XHGV-FM
- Querétaro, Querétaro; Mexico;
- Broadcast area: Querétaro, Querétaro
- Frequency: 106.5 FM
- Branding: Mix

Programming
- Format: Adult hits

Ownership
- Owner: Grupo ACIR; (Radio XHGV, S. de R.L. de C.V.);

History
- First air date: July 14, 1977 (concession)

Technical information
- Class: AA
- ERP: 1.5 kW
- HAAT: 79.65 m
- Transmitter coordinates: 20°36′20.8″N 100°22′08.5″W﻿ / ﻿20.605778°N 100.369028°W

Links
- Website: 106.5 Mix Website

= XHGV-FM =

Radio station in Querétaro

XHGV-FM is a radio station on 106.5 FM in Querétaro, Querétaro, Mexico. The station is owned by Grupo ACIR and carries an adult hits format known as 106.5 Mix.

==History==
XHGV began as XEGV-AM 1120, awarded to Juana María Infante Dardon on July 14, 1977. It was initially based in the town of El Pueblito in Villa Corregidora Municipality and broadcast as a 500-watt daytimer.

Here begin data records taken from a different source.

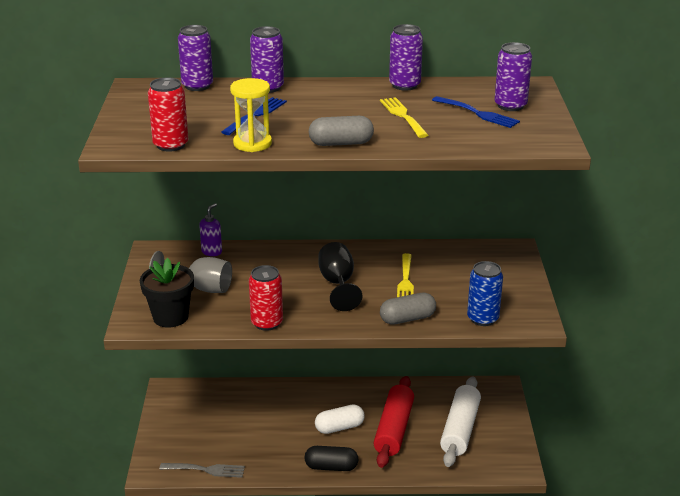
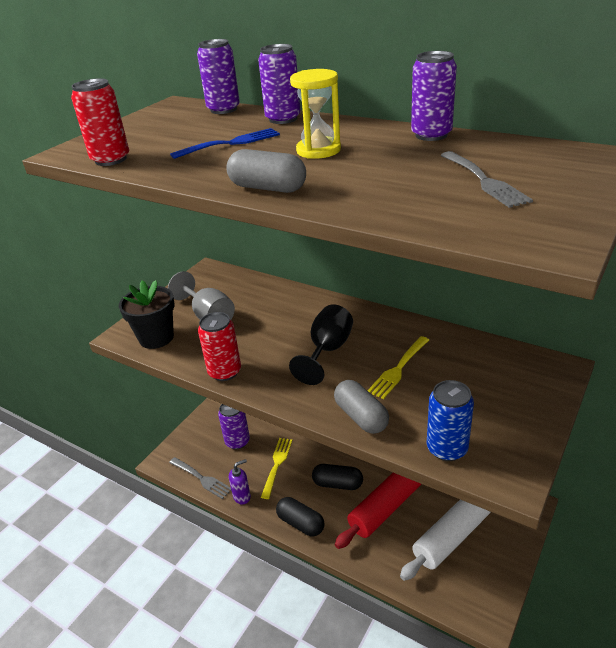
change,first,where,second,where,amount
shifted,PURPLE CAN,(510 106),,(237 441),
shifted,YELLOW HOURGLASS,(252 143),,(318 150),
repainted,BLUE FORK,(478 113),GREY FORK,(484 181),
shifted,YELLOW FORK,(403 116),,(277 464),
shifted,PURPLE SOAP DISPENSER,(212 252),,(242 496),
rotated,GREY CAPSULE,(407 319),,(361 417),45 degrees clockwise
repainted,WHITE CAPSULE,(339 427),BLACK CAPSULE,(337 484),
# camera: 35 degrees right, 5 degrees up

In 1994, the station was sold to Radio XEGV de Querétaro, S.A. By this time the station had upgraded to 1,000 watts day and 500 watts night. In 2000, the concession was brought under the fold of Radio Integral, the concessionaire for Grupo ACIR.

In October 2011, XEGV received approval to migrate to FM on 106.5 MHz. At some point after, the Mix format moved from XHQTO-FM 97.9 to this station.